China's May PPI hit a four-year high year-on-year, but the month-on-month growth rate suddenly halved. According to the latest data from the National Bureau of Statistics, the national producer price index rose 3.9% year-on-year in May, expanding from 2.8% in April. However, the month-on-month increase was only 0.5%, down sharply from 1.7% in April. For the textile industry, this mixed signal means that the driving force of upstream cost inflation is weakening, and whether downstream demand can take over has become the key variable.
Upstream Price Engine Stalls: Chemical Fiber and Petrochemical Chains Cool First
The direct impact came from the slowdown in international crude oil price increases. In May, the month-on-month price of oil extraction turned from a 24.1% increase in April to a 1.8% decrease, and the price of refined petroleum product manufacturing also turned from a 19.0% increase to a 0.3% decrease. As the upstream of textile raw materials, the reversal of the petrochemical chain quickly transmitted to the chemical fiber sector: the price growth of chemical fiber manufacturing fell by 4.1 percentage points month-on-month, and that of chemical raw materials and chemical products manufacturing fell by 6.3 percentage points. This means that the cost logic that previously supported the price increases of polyester, nylon, and other chemical fiber varieties is loosening.

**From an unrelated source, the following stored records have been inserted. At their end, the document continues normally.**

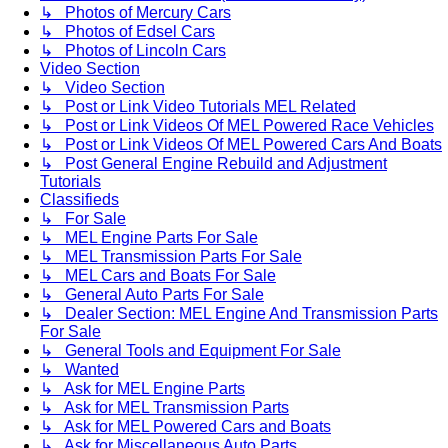
↳ Photos of Mercury Cars
↳ Photos of Edsel Cars
↳ Photos of Lincoln Cars
Video Section
↳ Video Section
↳ Post or Link Video Tutorials MEL Related
↳ Post or Link Videos Of MEL Powered Race Vehicles
↳ Post or Link Videos Of MEL Powered Cars And Boats
↳ Post General Engine Rebuild and Adjustment
Tutorials
Classifieds
↳ For Sale
↳ MEL Engine Parts For Sale
↳ MEL Transmission Parts For Sale
↳ MEL Cars and Boats For Sale
↳ General Auto Parts For Sale
↳ Dealer Section: MEL Engine And Transmission Parts
For Sale
↳ General Tools and Equipment For Sale
↳ Wanted
↳ Ask for MEL Engine Parts
↳ Ask for MEL Transmission Parts
↳ Ask for MEL Powered Cars and Boats
↳ Ask for Miscellaneous Auto Parts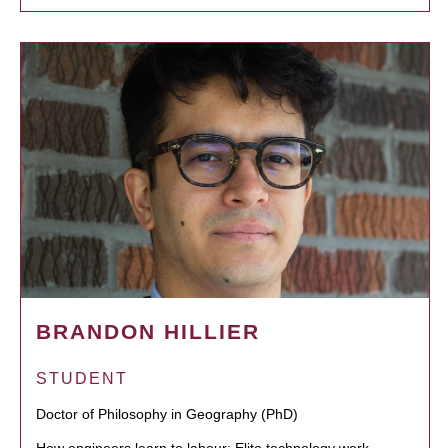
BRANDON HILLIER
STUDENT
Doctor of Philosophy in Geography (PhD)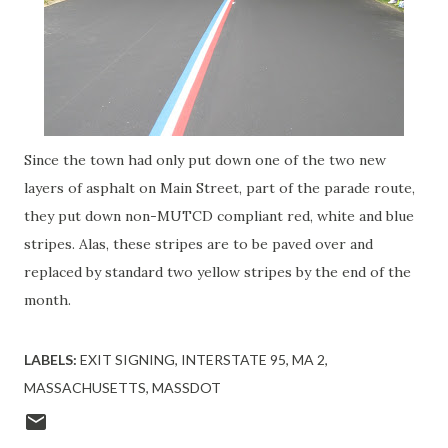
Since the town had only put down one of the two new
layers of asphalt on Main Street, part of the parade route,
they put down non-MUTCD compliant red, white and blue
stripes. Alas, these stripes are to be paved over and
replaced by standard two yellow stripes by the end of the
month.
LABELS:
EXIT SIGNING
INTERSTATE 95
MA 2
MASSACHUSETTS
MASSDOT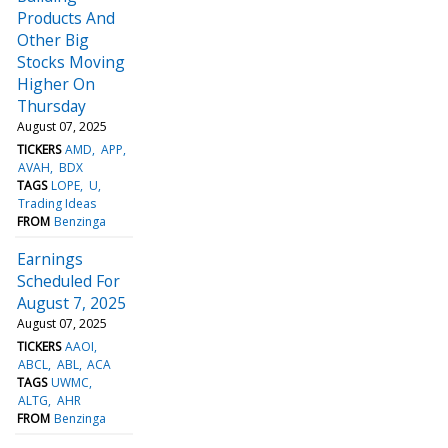
Products And
Other Big
Stocks Moving
Higher On
Thursday
August 07, 2025
TICKERS
AMD
APP
AVAH
BDX
TAGS
LOPE
U
Trading Ideas
FROM
Benzinga
Earnings
Scheduled For
August 7, 2025
August 07, 2025
TICKERS
AAOI
ABCL
ABL
ACA
TAGS
UWMC
ALTG
AHR
FROM
Benzinga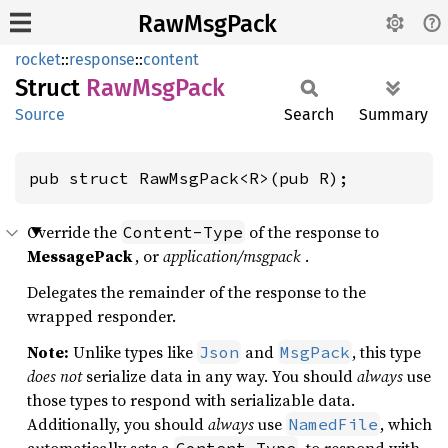
RawMsgPack
rocket
::
response
::
content
Struct
RawMsg
Pack
Source
Search
Summary
pub struct RawMsgPack<R>(pub R);
Override the
of the response to
Content-Type
MessagePack
, or
application/msgpack
.
Delegates the remainder of the response to the
wrapped responder.
Note:
Unlike types like
and
, this type
Json
MsgPack
does not
serialize data in any way. You should
always
use
those types to respond with serializable data.
Additionally, you should
always
use
, which
NamedFile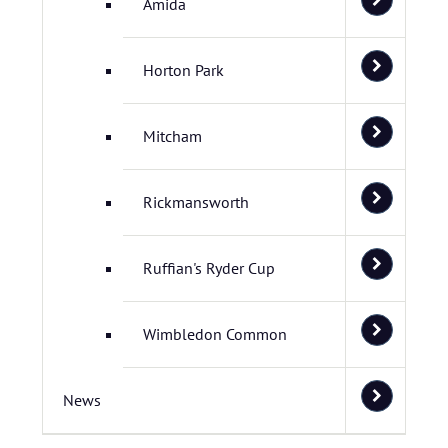
Amida
Horton Park
Mitcham
Rickmansworth
Ruffian's Ryder Cup
Wimbledon Common
News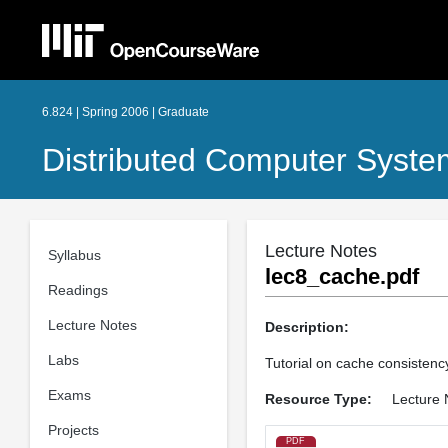
6.824 | Spring 2006 | Graduate
Distributed Computer Syste
Lecture Notes
Syllabus
lec8_cache.pdf
Readings
Lecture Notes
Description:
Labs
Tutorial on cache consistenc
Exams
Resource Type:
Lecture 
Projects
PDF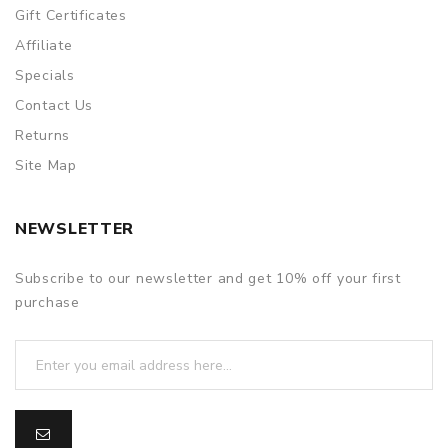
Gift Certificates
Affiliate
Specials
Contact Us
Returns
Site Map
NEWSLETTER
Subscribe to our newsletter and get 10% off your first
purchase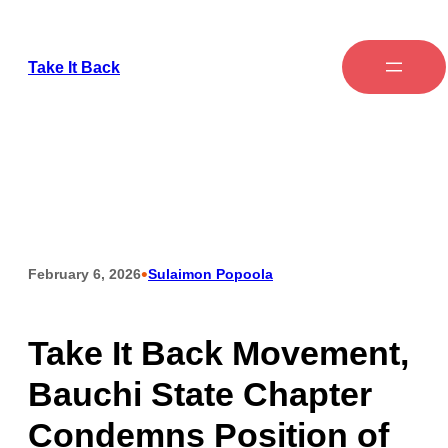
Take It Back
•
February 6, 2026
Sulaimon Popoola
Take It Back Movement,
Bauchi State Chapter
Condemns Position of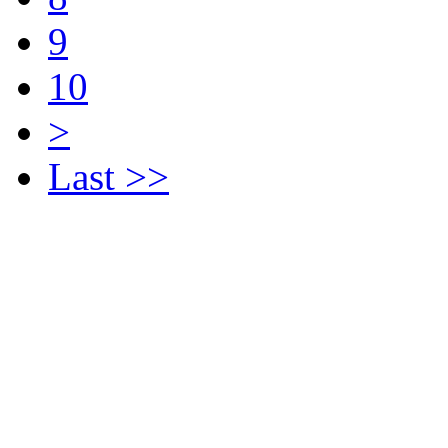
9
10
>
Last >>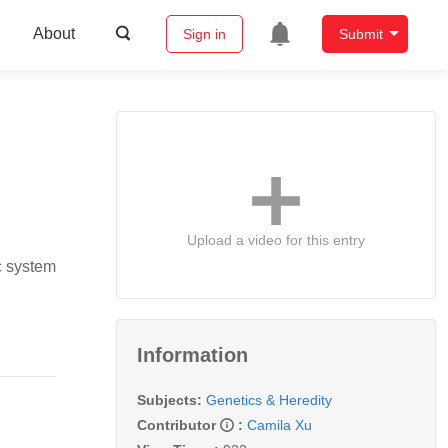
About
Sign in
Submit
Upload a video for this entry
c system
Information
Subjects:
Genetics & Heredity
Contributor
:
Camila Xu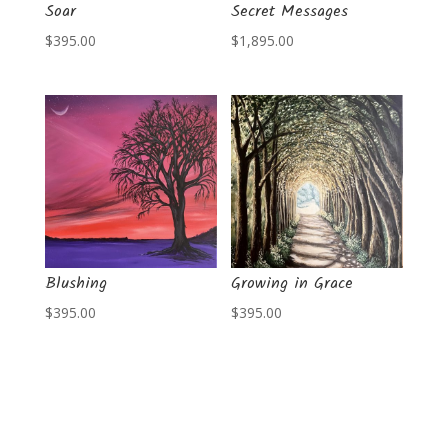
Soar
Secret Messages
$
395.00
$
1,895.00
Blushing
Growing in Grace
$
395.00
$
395.00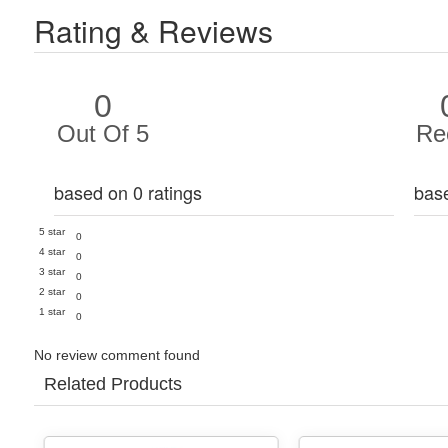
Rating & Reviews
0
Out Of 5
Re
based on 0 ratings
bas
5 star
0
4 star
0
3 star
0
2 star
0
1 star
0
No review comment found
Related Products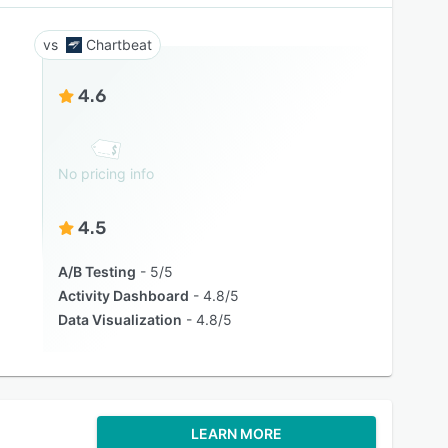
Chartbeat
4.6
No pricing info
4.5
A/B Testing
5/5
Activity Dashboard
4.8/5
Data Visualization
4.8/5
LEARN MORE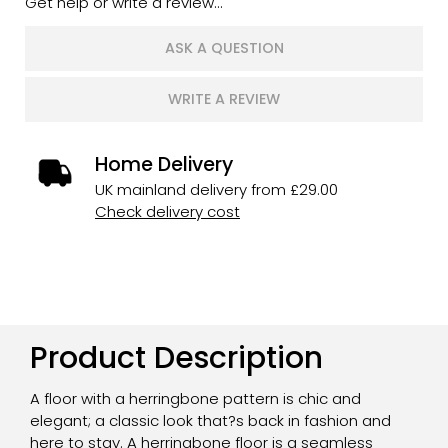
Get help or write a review...
ASK A QUESTION
WRITE A REVIEW
Home Delivery
UK mainland delivery from £29.00
Check delivery cost
Product Description
A floor with a herringbone pattern is chic and
elegant; a classic look that?s back in fashion and
here to stay. A herringbone floor is a seamless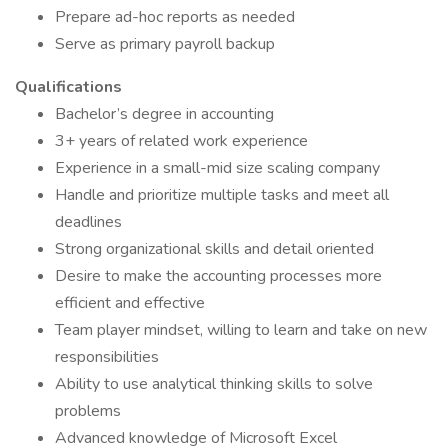
Prepare ad-hoc reports as needed
Serve as primary payroll backup
Qualifications
Bachelor’s degree in accounting
3+ years of related work experience
Experience in a small-mid size scaling company
Handle and prioritize multiple tasks and meet all
deadlines
Strong organizational skills and detail oriented
Desire to make the accounting processes more
efficient and effective
Team player mindset, willing to learn and take on new
responsibilities
Ability to use analytical thinking skills to solve
problems
Advanced knowledge of Microsoft Excel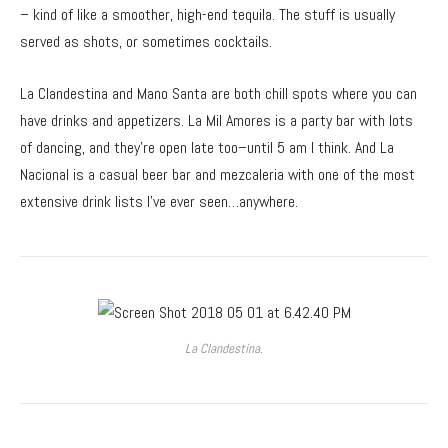
– kind of like a smoother, high-end tequila. The stuff is usually
served as shots, or sometimes cocktails.
La Clandestina and Mano Santa are both chill spots where you can
have drinks and appetizers. La Mil Amores is a party bar with lots
of dancing, and they’re open late too–until 5 am I think. And La
Nacional is a casual beer bar and mezcaleria with one of the most
extensive drink lists I’ve ever seen…anywhere.
La Clandestina.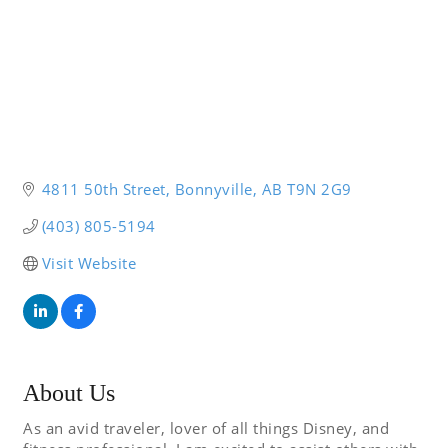
4811 50th Street
Bonnyville
AB
T9N 2G9
(403) 805-5194
Visit Website
About Us
As an avid traveler, lover of all things Disney, and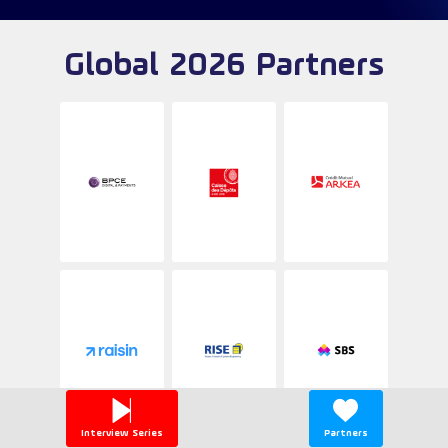
Global 2026 Partners
Interview Series
Partners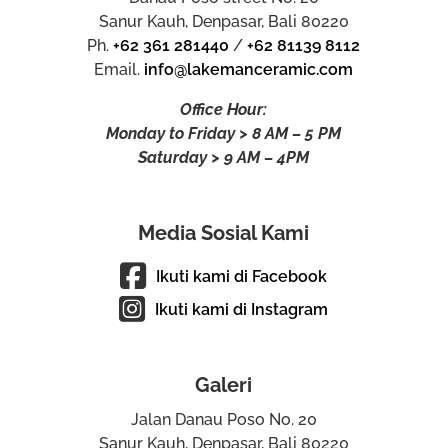
Sanur Kauh, Denpasar, Bali 80220
Ph.
+62 361 281440
/
+62 81139 8112
Email.
info@lakemanceramic.com
Office Hour:
Monday to Friday > 8 AM – 5 PM
Saturday > 9 AM – 4PM
Media Sosial Kami
Ikuti kami di Facebook
Ikuti kami di Instagram
Galeri
Jalan Danau Poso No. 20
Sanur Kauh, Denpasar, Bali 80220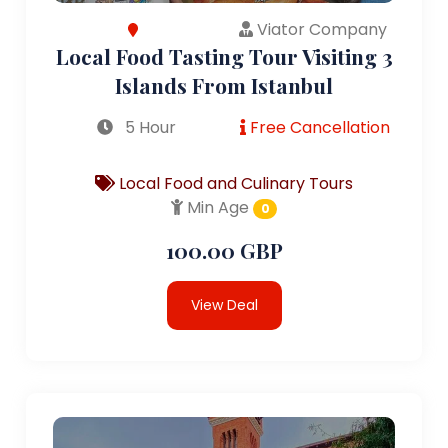
Viator Company
Local Food Tasting Tour Visiting 3
Islands From Istanbul
5 Hour
Free Cancellation
Local Food and Culinary Tours
Min Age
0
100.00 GBP
View Deal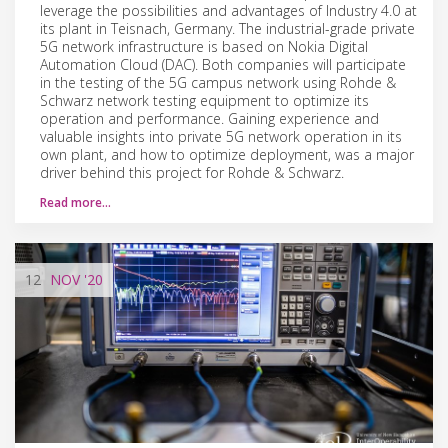
leverage the possibilities and advantages of Industry 4.0 at
its plant in Teisnach, Germany. The industrial-grade private
5G network infrastructure is based on Nokia Digital
Automation Cloud (DAC). Both companies will participate
in the testing of the 5G campus network using Rohde &
Schwarz network testing equipment to optimize its
operation and performance. Gaining experience and
valuable insights into private 5G network operation in its
own plant, and how to optimize deployment, was a major
driver behind this project for Rohde & Schwarz.
Read more…
12
NOV
'20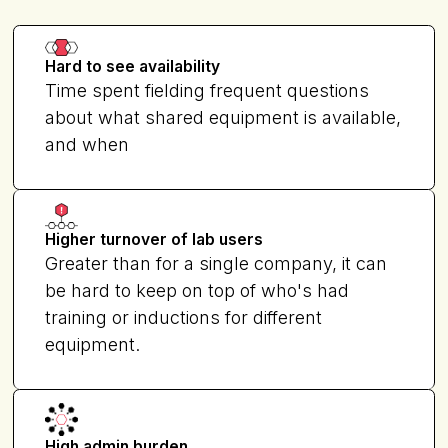
Hard to see availability
Time spent fielding frequent questions
about what shared equipment is available,
and when
Higher turnover of lab users
Greater than for a single company, it can
be hard to keep on top of who's had
training or inductions for different
equipment.
High admin burden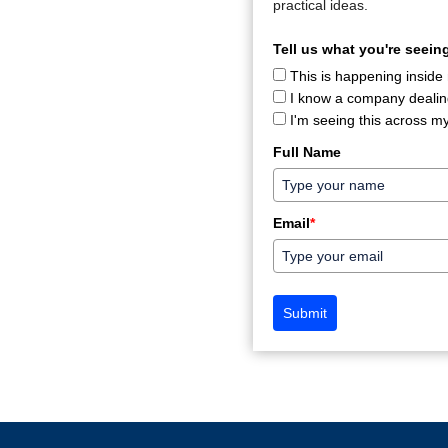
practical ideas.
Tell us what you're seeing
This is happening inside
I know a company dealing
I'm seeing this across my
Full Name
Email
*
Submit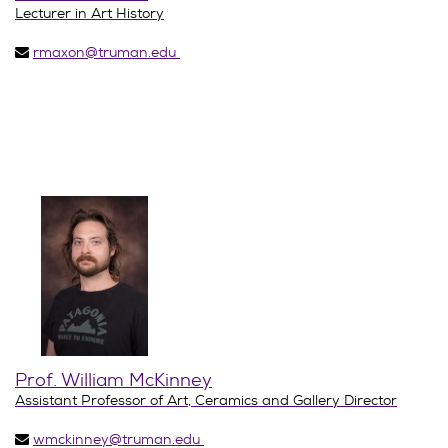
Lecturer in Art History
rmaxon@truman.edu
Prof. William McKinney
Assistant Professor of Art, Ceramics and Gallery Director
wmckinney@truman.edu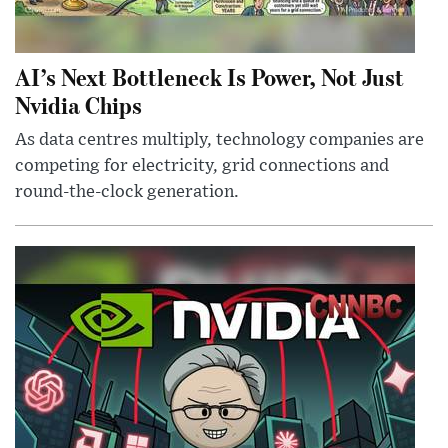
AI’s Next Bottleneck Is Power, Not Just
Nvidia Chips
As data centres multiply, technology companies are
competing for electricity, grid connections and
round-the-clock generation.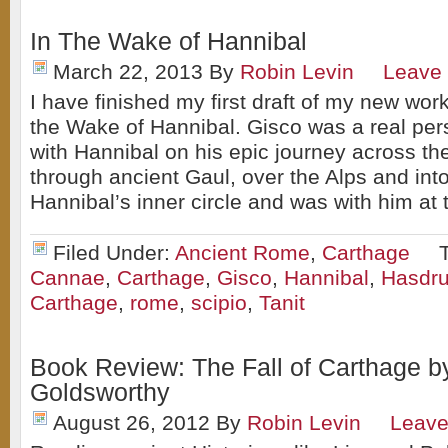
In The Wake of Hannibal
March 22, 2013
By
Robin Levin
Leave
I have finished my first draft of my new work
the Wake of Hannibal. Gisco was a real per
with Hannibal on his epic journey across t
through ancient Gaul, over the Alps and into
Hannibal’s inner circle and was with him at 
Filed Under:
Ancient Rome
,
Carthage
Cannae
,
Carthage
,
Gisco
,
Hannibal
,
Hasdru
Carthage
,
rome
,
scipio
,
Tanit
Book Review: The Fall of Carthage b
Goldsworthy
August 26, 2012
By
Robin Levin
Leav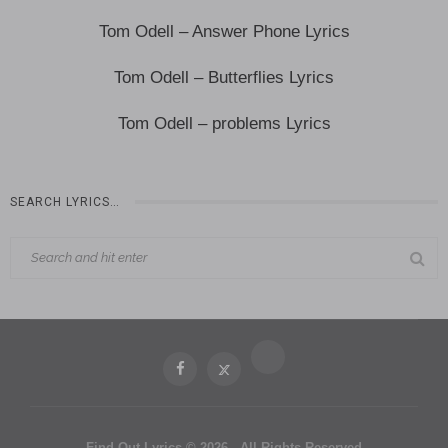
Tom Odell – Answer Phone Lyrics
Tom Odell – Butterflies Lyrics
Tom Odell – problems Lyrics
SEARCH LYRICS…
Find Out Lyrics © 2026 - All Rights Reserved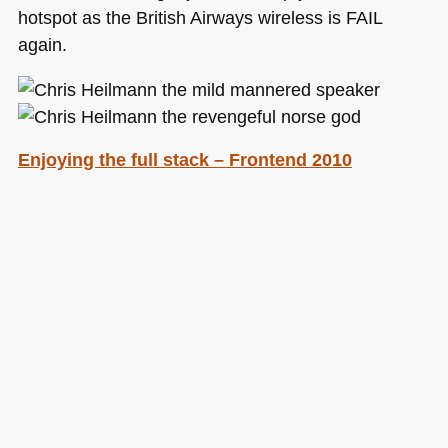
hotspot as the British Airways wireless is
FAIL
again.
Enjoying the full stack – Frontend 2010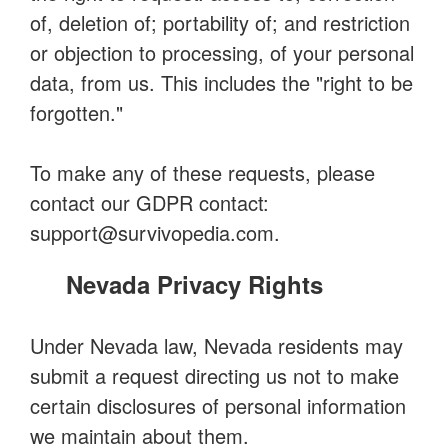
of, deletion of; portability of; and restriction
or objection to processing, of your personal
data, from us. This includes the "right to be
forgotten."
To make any of these requests, please
contact our GDPR contact:
support@survivopedia.com
.
Nevada Privacy Rights
Under Nevada law, Nevada residents may
submit a request directing us not to make
certain disclosures of personal information
we maintain about them.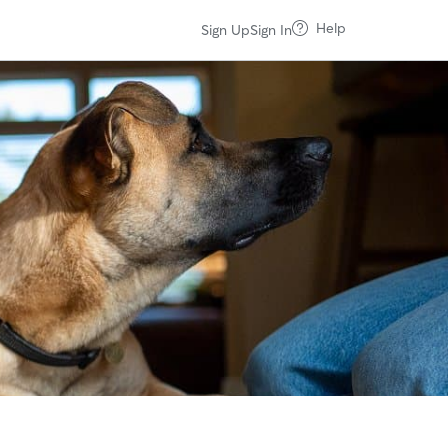
Help
Sign Up
Sign In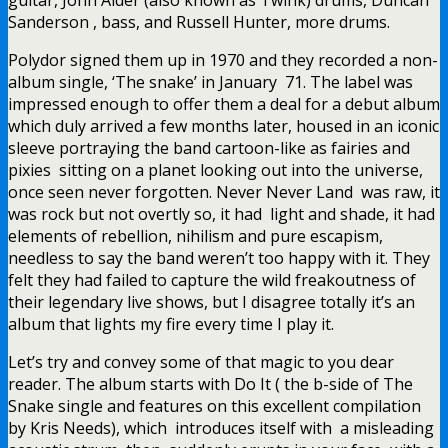
Sanderson , bass, and Russell Hunter, more drums.
Polydor signed them up in 1970 and they recorded a non-
album single, ‘The snake’ in January 71. The label was
impressed enough to offer them a deal for a debut album
which duly arrived a few months later, housed in an iconic
sleeve portraying the band cartoon-like as fairies and
pixies sitting on a planet looking out into the universe,
once seen never forgotten. Never Never Land was raw, it
was rock but not overtly so, it had light and shade, it had
elements of rebellion, nihilism and pure escapism,
needless to say the band weren’t too happy with it. They
felt they had failed to capture the wild freakoutness of
their legendary live shows, but I disagree totally it’s an
album that lights my fire every time I play it.
Let’s try and convey some of that magic to you dear
reader. The album starts with Do It ( the b-side of The
Snake single and features on this excellent compilation
by Kris Needs), which introduces itself with a misleading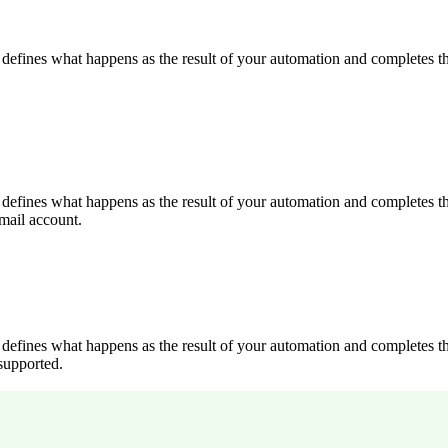
 It defines what happens as the result of your automation and completes 
 It defines what happens as the result of your automation and completes 
mail account.
 It defines what happens as the result of your automation and completes 
supported.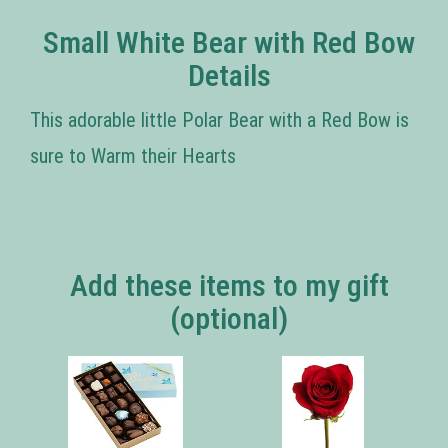
Small White Bear with Red Bow
Details
This adorable little Polar Bear with a Red Bow is
sure to Warm their Hearts
Add these items to my gift
(optional)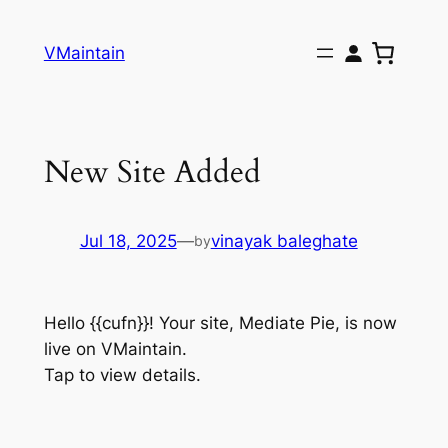
Skip
to
VMaintain
content
New Site Added
Jul 18, 2025
—
vinayak baleghate
by
Hello {{cufn}}! Your site, Mediate Pie, is now
live on VMaintain.
Tap to view details.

For major chemical fiber fabric producing areas such as Shengze and Keqiao, this change will directly affect raw material procurement costs. If international oil prices continue to fluctuate at low levels, the quotation space of chemical fiber enterprises to downstream will be compressed, and traders who hoarded goods earlier may face inventory impairment risks.
Structural Divergence Intensifies: New Economy vs. Old Capacity
In contrast to the cooling petrochemical chain, the demand from the new economy represented by AI and computing power is still pushing up the prices of non-ferrous metals and electronic components. In May, the year-on-year price of non-ferrous metal mining and dressing surged 36.5%, non-ferrous metal smelting and rolling processing increased 24.0%, and optical fiber manufacturing prices rose 8.0% month-on-month. These price increase areas have limited correlation with the textile industry, but they reflect a deep-seated issue: the upward momentum of industrial prices is shifting from traditional bulk commodities to technology-intensive industries.
The textile industry is a typical "midstream manufacturing" sector: its price trend is affected by both upstream raw material costs and downstream consumer demand. The current divergence between PPI and CPI is obvious—the May CPI only rose 1.2% year-on-year, and the core CPI rose 1.1%—indicating that upstream price increases have not been effectively transmitted to terminal consumer goods. For textile companies, this means that fabric ex-factory prices are difficult to increase simultaneously, and profit margins are being squeezed from both sides.
Seasonal Demand Provides Limited Hedge
The May PPI month-on-month data is not without bright spots. With the start of "summer peak" demand, the price of coal mining and washing increased 3.2% month-on-month, and the prices of household air conditioners and refrigeration appliances rose 0.9% and 0.3% respectively. However, this seasonal support has limited effect on the textile industry—home textiles, apparel, and other categories have not seen obvious price rebounds.
Feedback from industrial clusters shows that the Nantong home textile market has recently seen orders mainly for rigid replenishment, lacking large orders; the operating rate of Shaoxing printing and dyeing factories remains at about 70%, and some companies have begun to lower processing fees to win orders. This indicates that against the backdrop of poor cost transmission, the problem of overcapacity has resurfaced.